◆ YOUR GOAL: Down to the last line, retype each line of the entries exactly, starting with the one that contains "(229, 115) = (490, 103): lettuce".

◆ DATA SUPPLIED:
= = =
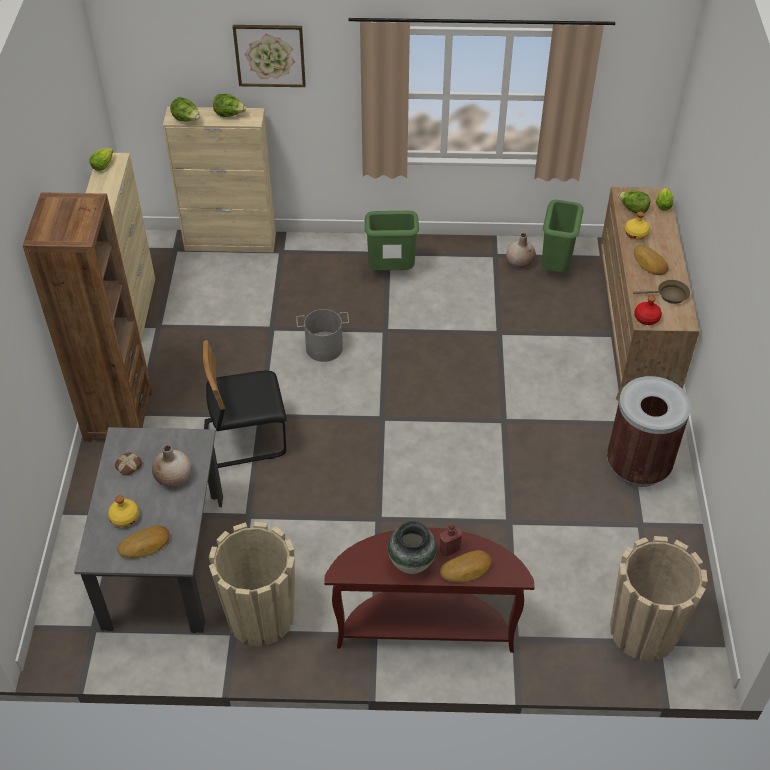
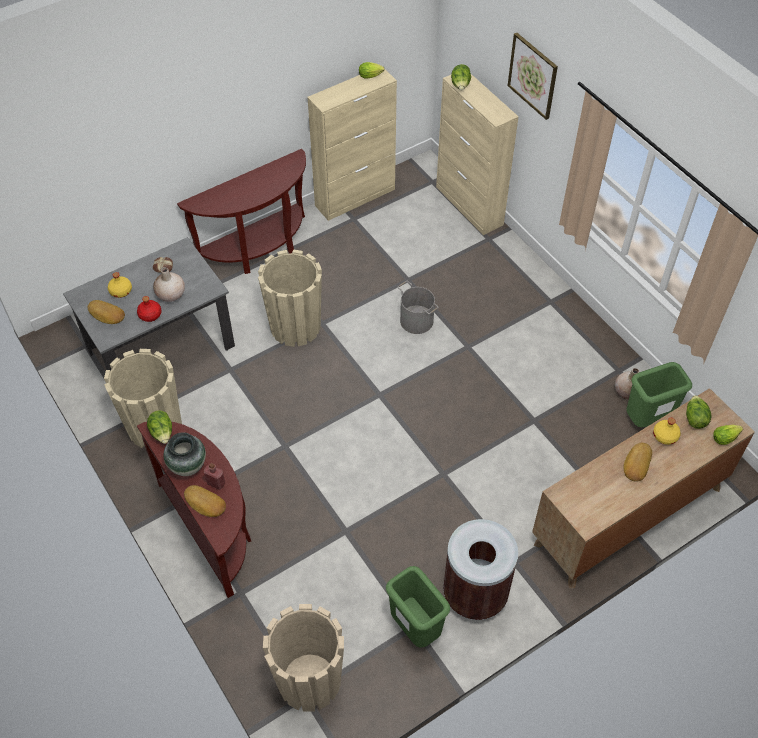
camera: 55 degrees right, 5 degrees up
(118, 415) = (258, 249): brown bookcase -> brown console table
(229, 115) = (490, 103): lettuce -> lettuce (162, 433)
(245, 437) = (295, 326): black chair -> beige planter
(391, 271) = (533, 315): green trash can -> green trash can (416, 628)
(647, 318) = (565, 494): red bottle -> red bottle (150, 314)
(669, 295) = (609, 498): brown frying pan -> none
= = =
◆ TASK ANSWER:
(229, 115) = (490, 103): lettuce -> lettuce (162, 433)
(245, 437) = (295, 326): black chair -> beige planter
(391, 271) = (533, 315): green trash can -> green trash can (416, 628)
(647, 318) = (565, 494): red bottle -> red bottle (150, 314)
(669, 295) = (609, 498): brown frying pan -> none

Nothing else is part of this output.